山科はパソコンに何かわけのわかんない文字列をカタカタと打ち込みながら「何?」と聞いてきた。あたしは山科の隣に座ってその画面を覗き込んだけど、やっぱり宇宙語にしか見えない。
「何やってんの、これ」
「これ、当たり判定プログラムを組んでるんだ。シューティング系の基礎だけど、これをツールとして機能するようにルーティン化して――」
「ごめん、聞いてもわかんなそうだからいいや」
悪いと思ったけど、説明を途中で遮った。あたしには般若心経を聴いているのと変わらない。
「で、何?」
「あ、そうだ。今、吹部でやってる曲、知ってるって言ってたよね。どこかの演奏聴いたことがあるの?」
「無い」
え、即答?
「でも、この前知ってるって……」
「うん、知ってるよ。スコア見てるし。だけど演奏はまだ一度もされてない筈だよ。ここの吹部があのスコアを演奏する楽団の第一号だと思うよ」
そっか。スコアを読んだことがあるのか。じゃあ、どんな感じの曲になるのかは山科も知らないんだ。っていうか、スコアなんか見たってわかるわけないよね……。

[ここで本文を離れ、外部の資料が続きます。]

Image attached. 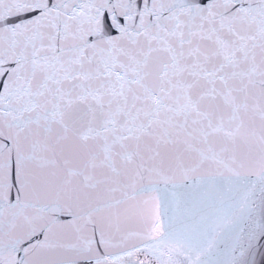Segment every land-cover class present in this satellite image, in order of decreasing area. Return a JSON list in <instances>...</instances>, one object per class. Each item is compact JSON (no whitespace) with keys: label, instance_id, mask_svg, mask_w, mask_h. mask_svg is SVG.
Returning <instances> with one entry per match:
<instances>
[{"label":"snow or ice","instance_id":"snow-or-ice-1","mask_svg":"<svg viewBox=\"0 0 264 264\" xmlns=\"http://www.w3.org/2000/svg\"><path fill=\"white\" fill-rule=\"evenodd\" d=\"M0 264H264V0H0Z\"/></svg>","mask_w":264,"mask_h":264}]
</instances>
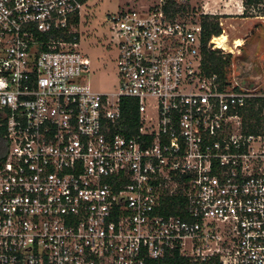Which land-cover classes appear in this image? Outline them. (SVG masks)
Listing matches in <instances>:
<instances>
[{
	"label": "built area",
	"instance_id": "obj_1",
	"mask_svg": "<svg viewBox=\"0 0 264 264\" xmlns=\"http://www.w3.org/2000/svg\"><path fill=\"white\" fill-rule=\"evenodd\" d=\"M88 1L0 0V264H264V81L205 74L156 0L107 14L96 92Z\"/></svg>",
	"mask_w": 264,
	"mask_h": 264
},
{
	"label": "rangeland",
	"instance_id": "obj_2",
	"mask_svg": "<svg viewBox=\"0 0 264 264\" xmlns=\"http://www.w3.org/2000/svg\"><path fill=\"white\" fill-rule=\"evenodd\" d=\"M154 2L156 0L88 1L83 18V29L87 36L81 45L91 61L87 83L94 91L112 93L118 85L114 51L105 47L110 40L107 14L131 7L149 6ZM189 6L184 13L187 20L201 25L202 17H217L221 34L225 33L227 37V48H211L208 45L206 48L218 51L217 55L224 57L231 55L226 79L241 88L260 85L264 81V22L253 21L252 18L261 17L264 21V0L255 8H246L243 0L242 7L241 0H190ZM237 41H241V44L235 47Z\"/></svg>",
	"mask_w": 264,
	"mask_h": 264
},
{
	"label": "trees",
	"instance_id": "obj_3",
	"mask_svg": "<svg viewBox=\"0 0 264 264\" xmlns=\"http://www.w3.org/2000/svg\"><path fill=\"white\" fill-rule=\"evenodd\" d=\"M259 0H243L244 6L246 8L252 5H257ZM190 6L188 3L176 4L172 0H167L166 4L163 6V11L171 19L182 16L185 12L189 10ZM247 10V9H245ZM244 14V13H243ZM202 26V39H201V67L202 71L207 75L215 74L218 79L225 84L229 81L226 79L227 68L230 65L231 55H217L218 51L210 50L206 48L207 42L212 37H217L221 34V28L218 25L217 17L204 16L201 21ZM136 108V102L132 99L122 100V110H127L131 118H134ZM0 149L4 150V141L0 139ZM0 151V152H1ZM2 153V152H1ZM0 153V154H1ZM2 155V154H1Z\"/></svg>",
	"mask_w": 264,
	"mask_h": 264
},
{
	"label": "bare ground",
	"instance_id": "obj_4",
	"mask_svg": "<svg viewBox=\"0 0 264 264\" xmlns=\"http://www.w3.org/2000/svg\"><path fill=\"white\" fill-rule=\"evenodd\" d=\"M213 16H215V15H213ZM226 42H227V37H226L225 33L220 34V36H218V37L215 36L213 38V43L217 44V46H216L217 48L226 49L227 48ZM240 44H241V41H237L234 46L238 47Z\"/></svg>",
	"mask_w": 264,
	"mask_h": 264
},
{
	"label": "crops",
	"instance_id": "obj_5",
	"mask_svg": "<svg viewBox=\"0 0 264 264\" xmlns=\"http://www.w3.org/2000/svg\"><path fill=\"white\" fill-rule=\"evenodd\" d=\"M252 20H253V21L260 20V22H264V21H262L263 19H261V17H255V18H252ZM257 22H259V21H257Z\"/></svg>",
	"mask_w": 264,
	"mask_h": 264
}]
</instances>
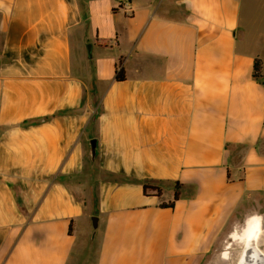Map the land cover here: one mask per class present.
<instances>
[{
	"label": "crops",
	"instance_id": "1",
	"mask_svg": "<svg viewBox=\"0 0 264 264\" xmlns=\"http://www.w3.org/2000/svg\"><path fill=\"white\" fill-rule=\"evenodd\" d=\"M262 48L264 0H0V264H71L91 216L94 264H209L264 223Z\"/></svg>",
	"mask_w": 264,
	"mask_h": 264
},
{
	"label": "rangeland",
	"instance_id": "2",
	"mask_svg": "<svg viewBox=\"0 0 264 264\" xmlns=\"http://www.w3.org/2000/svg\"><path fill=\"white\" fill-rule=\"evenodd\" d=\"M262 46L263 44L261 45V47ZM261 51L264 54V48H262ZM78 64H79L78 72L82 77H84L85 83L87 85L86 101L90 109L93 111V113H95V111L97 110L98 100L100 97L99 91L96 89L95 86L94 87L92 86V83H91L92 79L90 77V68L86 63L85 57L80 59ZM87 173L84 172V174L78 175L77 181L73 182V184H70V188L87 206H90L93 203H95V200H94L95 199V190H94L95 184L93 183L96 182V178L101 172L99 169L93 168L87 171ZM159 185L162 187V183H160ZM256 220L260 224V231L258 232L255 245L260 250L259 245H258L259 237H260V233L264 229L262 214H260V216L257 217ZM86 228H87L88 234H86L85 237L84 235L82 236V238L85 239L86 241L84 242V245L80 248L78 255L72 258L71 264H94L95 263V258H96V253H97V244H96V241L94 240L95 238L93 240L90 239V236L94 228L92 225H89V227H86ZM97 229H96V233H97ZM238 229L239 230H237V232H240L242 230V227ZM237 232L234 233L232 237L226 238L222 247L220 248V252L221 251L222 252L221 253L218 252L217 257L214 256L215 258H212V262L209 264H237L241 256V253L244 249L245 242H246L244 238L245 237L244 233H243L242 238L240 239V237H238L239 234L237 235ZM80 240L81 238L79 236L78 241L80 242Z\"/></svg>",
	"mask_w": 264,
	"mask_h": 264
},
{
	"label": "water",
	"instance_id": "3",
	"mask_svg": "<svg viewBox=\"0 0 264 264\" xmlns=\"http://www.w3.org/2000/svg\"><path fill=\"white\" fill-rule=\"evenodd\" d=\"M87 54L90 58L91 56V44H87ZM90 145V158L93 160L95 157V147H96V140L91 139L89 142ZM91 225L93 226L94 230L90 236V239L93 240L95 238L96 229L98 227V217L91 216ZM257 226L256 229H251L249 234H245V246L241 253V256L237 262V264H264V254L256 247L255 241L260 231V224L259 222L252 224V226Z\"/></svg>",
	"mask_w": 264,
	"mask_h": 264
},
{
	"label": "trees",
	"instance_id": "4",
	"mask_svg": "<svg viewBox=\"0 0 264 264\" xmlns=\"http://www.w3.org/2000/svg\"><path fill=\"white\" fill-rule=\"evenodd\" d=\"M121 61L119 60L118 69L116 70L115 80L122 81L125 78L124 70L122 67H119ZM260 69H261V62L260 59H256L254 62V78L260 77ZM97 118V114H94L91 118V122L93 123ZM111 176V175H108ZM112 177V176H111ZM161 182H157L155 180H146L142 183L143 193L145 195H154L160 197L162 195V187L159 185ZM173 196L172 199L169 201H161V207H173L176 200L180 197V187L181 184L179 182H174L173 184Z\"/></svg>",
	"mask_w": 264,
	"mask_h": 264
},
{
	"label": "bare ground",
	"instance_id": "5",
	"mask_svg": "<svg viewBox=\"0 0 264 264\" xmlns=\"http://www.w3.org/2000/svg\"><path fill=\"white\" fill-rule=\"evenodd\" d=\"M256 227H257L256 225L255 226H252L251 224H247L246 225V228H245V231H244V235L246 233L249 234L250 230L253 229V228L256 229Z\"/></svg>",
	"mask_w": 264,
	"mask_h": 264
}]
</instances>
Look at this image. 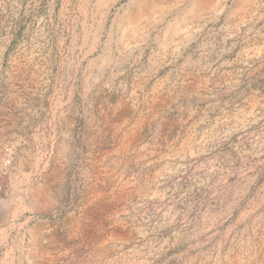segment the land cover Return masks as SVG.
Returning a JSON list of instances; mask_svg holds the SVG:
<instances>
[{
  "label": "rangeland",
  "instance_id": "rangeland-1",
  "mask_svg": "<svg viewBox=\"0 0 264 264\" xmlns=\"http://www.w3.org/2000/svg\"><path fill=\"white\" fill-rule=\"evenodd\" d=\"M248 2L0 0V264H264V76L218 66Z\"/></svg>",
  "mask_w": 264,
  "mask_h": 264
},
{
  "label": "crops",
  "instance_id": "crops-1",
  "mask_svg": "<svg viewBox=\"0 0 264 264\" xmlns=\"http://www.w3.org/2000/svg\"><path fill=\"white\" fill-rule=\"evenodd\" d=\"M248 5L245 4L244 6V12H247V10L251 9L253 11V8L255 7V4L249 0ZM235 20V17L233 18ZM252 30V29H251ZM226 38L224 40L226 41ZM244 45L240 47H232V48H224L223 51L227 52L228 54L234 52L235 54H238V56L233 57L228 56L227 58H221L218 61L219 74L222 76H227V83L230 84L231 81L229 79V76H235V75H241L244 73L248 76H264V37L260 38H254L253 35L249 37H244ZM202 52L200 53L203 55L205 53L204 48L201 49ZM200 57L197 58V64L200 65V67L205 68L206 64L204 63V66L201 64ZM237 63H240L242 66H237ZM199 70V68L197 69ZM199 74V73H197ZM258 91H261V89H258ZM221 246H214V245H208L206 246V249H199L198 247L194 250L193 254L190 253L189 256L185 259H180L178 264H218L216 263V255L213 256L214 251L219 254L221 251ZM238 251H241V255H238V261L236 264H252V258H246L244 255L245 247L240 246V249ZM227 255L223 257L224 260H226L225 264H230V251H227ZM184 255L187 254V252H183Z\"/></svg>",
  "mask_w": 264,
  "mask_h": 264
},
{
  "label": "bare ground",
  "instance_id": "bare-ground-1",
  "mask_svg": "<svg viewBox=\"0 0 264 264\" xmlns=\"http://www.w3.org/2000/svg\"><path fill=\"white\" fill-rule=\"evenodd\" d=\"M152 6V5H151ZM142 19V18H141ZM162 45V44H161Z\"/></svg>",
  "mask_w": 264,
  "mask_h": 264
}]
</instances>
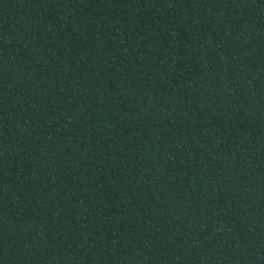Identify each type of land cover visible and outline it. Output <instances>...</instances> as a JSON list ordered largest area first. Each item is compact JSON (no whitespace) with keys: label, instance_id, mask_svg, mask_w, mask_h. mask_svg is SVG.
Wrapping results in <instances>:
<instances>
[{"label":"trees","instance_id":"obj_1","mask_svg":"<svg viewBox=\"0 0 264 264\" xmlns=\"http://www.w3.org/2000/svg\"><path fill=\"white\" fill-rule=\"evenodd\" d=\"M0 264H264V0H0Z\"/></svg>","mask_w":264,"mask_h":264}]
</instances>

「今さぁ、知ってるとは思うけど、全然息が合わないんだよね、みんな。どうしたらいいのかな。部長も指揮振るのに凄く悩んでるんだ。先輩の役に立ちたいんだけど、山科が聴いてて何かアドバイスあるかな?」
電工部員に聞いても仕方ないとは思うけど、あれだけピアノが弾ける山科がスコアを読んだことがあるんだ、一つくらいは何か気づいてるかもしれない。
「あるよ」
え? これも即答?
「どのパートもそうなんだけど、メリハリが無い。アタマがまるで揃わないんだよね。多分慣れない変拍子で自信が無いんだと思うんだ。もっと自信を持って、アタマからガツンと音を出すようにしたら揃うと思う。特に金管。ホルンとトロンボーンは最初のアタックを意識して。木管はロングトーンの後の音を切るタイミングの方を重視した方がいい。綺麗に切れていないと直後の金管の入りが濁って聞こえる。まずはそこを意識するだけでかなり変わると思うよ」
す、凄い! こんなに具体的なダメ出しができるんだ、山科!
「ねえ、山科ってどこかの楽団に入ってるの?」
「まさか。過去にも現在も楽団に入ってたことはないよ」
「じゃあなんでそんなに的確なダメ出しができるの?」
きょとんとしていた山科が、くすっと笑った。
「たくさんの演奏を聴いたからだよ。クラシック好きだから。いっぱい演奏会に行って、いっぱい聴いた。家でも毎日だし。いろいろ分析しながら聴いてると、いろんなことが見えてくるんだ。桑原もぼんやりと聴かないで、分析しながら聴くと面白いよ」
幸せそうに話す山科。彼は本当に音楽が好きなんだ。この人が音楽のことを語るとき、普段では見られないような、すっごくいい笑顔を見せる。見てるあたしの方が幸せになるような笑顔。クラスのみんなにも見せてやりたいな。
きっと、クラス合唱が上手くいったら、彼はこの笑顔を一年五組でも見せるんだろうな。
「ありがとう。先輩に言ってみる。邪魔してごめんね。ナントカ判定プログラム、頑張ってね」
あたしが教室を出るとき、山科が小さく手を振ってくれたのが見えた。